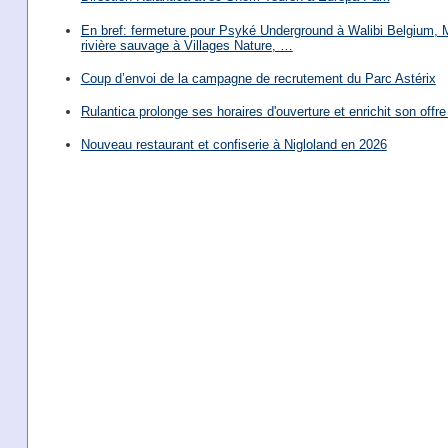
En bref: fermeture pour Psyké Underground à Walibi Belgium, Mi
rivière sauvage à Villages Nature, …
Coup d’envoi de la campagne de recrutement du Parc Astérix
Rulantica prolonge ses horaires d'ouverture et enrichit son offre 
Nouveau restaurant et confiserie à Nigloland en 2026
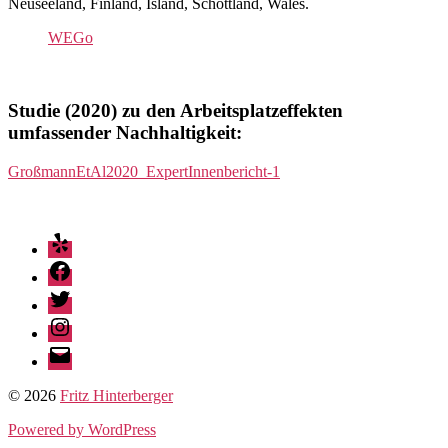
Neuseeland, Finland, Island, Schottland, Wales.
WEGo
Studie (2020) zu den Arbeitsplatzeffekten
umfassender Nachhaltigkeit:
GroßmannEtAl2020_ExpertInnenbericht-1
Yelp
Facebook
Twitter
Instagram
E-
Mail
© 2026
Fritz Hinterberger
Powered by WordPress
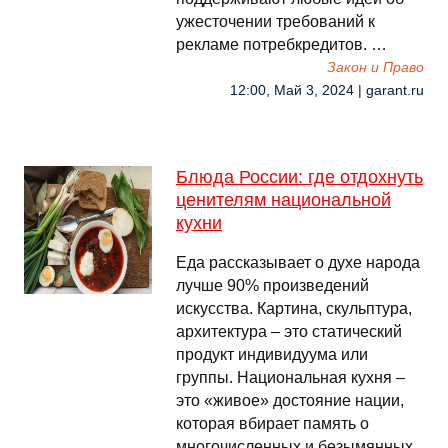
ужесточении требований к
рекламе потребкредитов. …
Закон и Право
12:00, Май 3, 2024 | garant.ru
Блюда России: где отдохнуть
ценителям национальной
кухни
Еда рассказывает о духе народа
лучше 90% произведений
искусства. Картина, скульптура,
архитектура – это статический
продукт индивидуума или
группы. Национальная кухня –
это «живое» достояние нации,
которая вбирает память о
многочисленных и безымянных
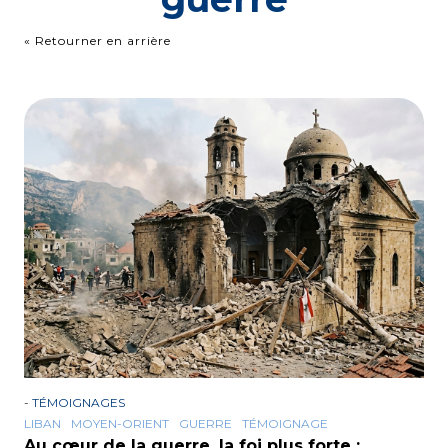
« Retourner en arrière
-
TÉMOIGNAGES
LIBAN
MOYEN-ORIENT
GUERRE
TÉMOIGNAGE
Au cœur de la guerre, la foi plus forte :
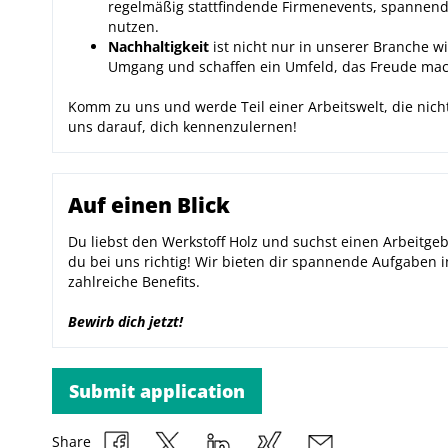
regelmäßig stattfindende Firmenevents, spannend
nutzen.
Nachhaltigkeit
ist nicht nur in unserer Branche w
Umgang und schaffen ein Umfeld, das Freude mac
Komm zu uns und werde Teil einer Arbeitswelt, die nicht
uns darauf, dich kennenzulernen!
Auf einen Blick
Du liebst den Werkstoff Holz und suchst einen Arbeitgeb
du bei uns richtig! Wir bieten dir spannende Aufgaben 
zahlreiche Benefits.
Bewirb dich jetzt!
Submit application
Share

┄┄┄┄┄┄┄┄┄┄

Filter the data for the string "nicht". Copy each matching line.

ist nicht nur in unserer Branche w
Komm zu uns und werde Teil einer Arbeitswelt, die nicht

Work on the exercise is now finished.